At an event recently in which guests got to try meat from different types of heritage breed chickens, part of the lecture included a demonstration of different eggs. Each table had a bowl of 3 or 4 eggs; some blue, some purple and some large and speckled. Mark Trealout of Kawartha Ecological Growers, who was the farmer involved with the event, listened to me beg and plead and agreed to sell me a dozen of the things. I came home with an assortment of eggs from various birds, including the blue-shelled eggs from Ameraucana chickens, and even some turkey eggs.

At first I didn’t want to use them, they were so gorgeous, but eventually started cooking them up. The first thing I noticed was how much harder the shells of the organic, free-range heritage breed eggs were. They needed a really hard whallop to crack. Even moreso for the turkey eggs, which took 2 or 3 tries to crack, and then I needed to get my thumbs in to pull the shell apart. The yolks were a really bright, marigold colour, and the whites were much thicker than my regular organic free-run eggs.

Flavour-wise, they knocked the supermarket eggs out of the park. Even though the supermarket eggs are from birds fed organic feed and that are allowed to run free in a shed, the shells are weak, the yolks pale, the whites thin. In terms of cooking things that rely on a certain amount of chemical reaction from the eggs (meringues, for instance, or souffle) it would be really interesting to compare the quality of the end product between a free-range, free-run and conventional egg. I see lots of people griping about products like macaron cookies not being as good as the ones they’ve had in Paris, and it intriques me to wonder what the differences are in the quality of eggs that have been used.

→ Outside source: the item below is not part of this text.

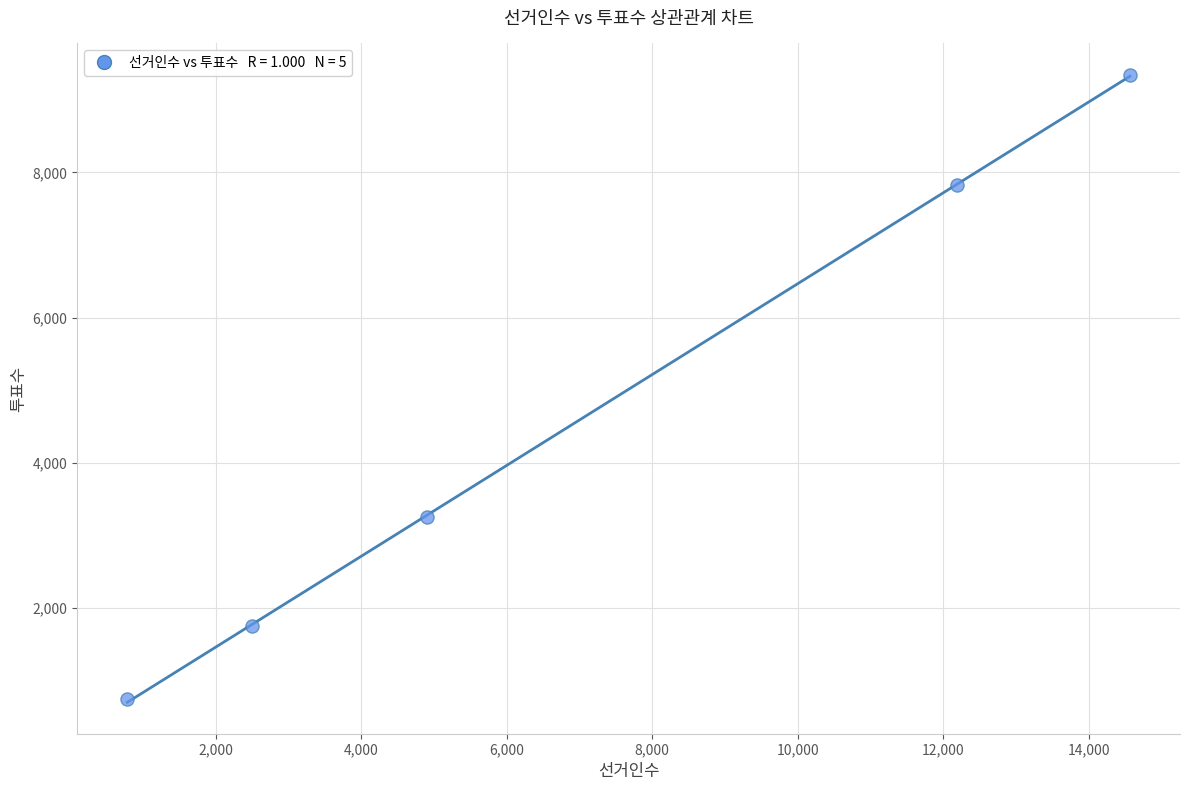

What is the average X value?

6989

Convenience and scheduling require that more often than not, I buy my eggs from the supermarket. And I always buy the free-run organic ones, just out of principle. Laws in Ontario are such that it’s really difficult for small-scale farmers to sell free-range eggs, even at farmers’ markets, so there’s little chance of finding them at grocery stores (I could get into the complicated quota system that hugely favours factory farms, but it’s too frustrating).  But for quality and taste, nothing beats a free-range egg from a chicken that’s been allowed to be a chicken, not a machine.